Pete Buttigieg is out and about in Silicon Valley raising a large seed-round for the Democratic presidential primary election. As the Guardian reported, the 37 year-old hopeful is perforating deep into wealthy venture capitalist networks to finance his run. With his custom-tailored background that spans a Harvard specialization, consulting experience, army experience, command of 7 languages and no command of concrete political convictions, Buttigieg has become a fixture amongst the young, wealthy and technocratic elite in Silicon Valley.
The venture partners and wealthy entrepreneurs who have opened their checkbooks and Rolodexes for Buttigieg fancy themselves as intrepid world-makers. They have fully internalized our neoclassical economic order and the axiom that is capitalism. Yes, these creative, free-thinking pioneers somehow all converge to the same position — that all sorts of industries require disruption; but the system that governs it all, built on rank privatization, deregulation, and an oligarchic politics, is somehow optimal. No disruption tolerated here. Despite this myopic model of the world, one shaped by their hyper-specializations and a privatized media, they consider themselves to be astute learners out to create the world of tomorrow. A herd of independent minds, very good at remembering the future.
Pete Buttigieg fits right in with this herd, and the term sheets have been signed.

===

AIM OF THE TASK: From the commentary on Buttigieg's Silicon Valley fundraising, pull out the stretch from "The venture partners" through "have been signed.", word for word.

SUPPLIED MATERIAL:

===

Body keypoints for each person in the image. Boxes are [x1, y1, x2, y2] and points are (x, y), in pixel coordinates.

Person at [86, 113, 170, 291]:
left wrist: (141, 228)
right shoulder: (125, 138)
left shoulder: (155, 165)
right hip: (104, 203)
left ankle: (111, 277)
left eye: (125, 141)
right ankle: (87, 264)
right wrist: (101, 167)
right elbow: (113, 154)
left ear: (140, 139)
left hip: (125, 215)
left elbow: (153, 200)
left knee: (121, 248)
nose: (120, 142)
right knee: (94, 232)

===

EXPECTED ANSWER:
The venture partners and wealthy entrepreneurs who have opened their checkbooks and Rolodexes for Buttigieg fancy themselves as intrepid world-makers. They have fully internalized our neoclassical economic order and the axiom that is capitalism. Yes, these creative, free-thinking pioneers somehow all converge to the same position — that all sorts of industries require disruption; but the system that governs it all, built on rank privatization, deregulation, and an oligarchic politics, is somehow optimal. No disruption tolerated here. Despite this myopic model of the world, one shaped by their hyper-specializations and a privatized media, they consider themselves to be astute learners out to create the world of tomorrow. A herd of independent minds, very good at remembering the future.
Pete Buttigieg fits right in with this herd, and the term sheets have been signed.